I WOKE FEELING A BIT UNEASY . I DONT' KNOW WHY SOMETIMES I FEEL THE WAY I DO . MY ANXIETY CAN BE A TOTAL ASSHOLE
REALLY .. IT IS WHAT IT IS AT THIS POINT. THERES NOT MUCH TO EXPECT ANYMORE.
I DON'T UNDERSTAND CERTAIN PATTERNS THAT I HAVE THAT REALLY BOGGLE MY MIND . AS TOO WHY I AM THE WAY I AM .. AS, I WAS READING ; "JUST KIDS BY PATTI SMITH ", THE CHARACTERS SEEM A BIT LOST IN
THAT OPENS up a big picture of what I need to be doing with my life or where do I need to be ...

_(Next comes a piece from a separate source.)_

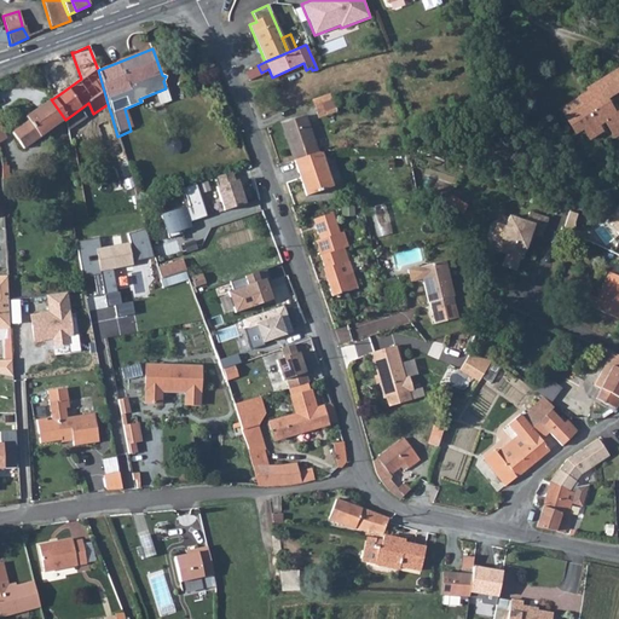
[(45,63),(36,65),(41,74),(50,70),(45,63)]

But in my own mind and the theory that i have come up with is ; What is life if it isn't enjoyed by every experience or what is life if you're not loving what you do . There is this big stigma of what is expected and what you need to be doing by what time on your life . I ask myself why ? Isn't this is OUR OWN life. Can't we just live by our own rules ? Don't we dictate the what ifs and the hows ...
Im not sure where I am getting with this , but what I do know is that I can't measure up to anyone or I won't even dare to try .
We live to experience the world around us as so we see fit . The choices are there to be made by us .
Why does the world complicate our expectancy ?
What if we woke up dead tomorrow . Will it be a waste?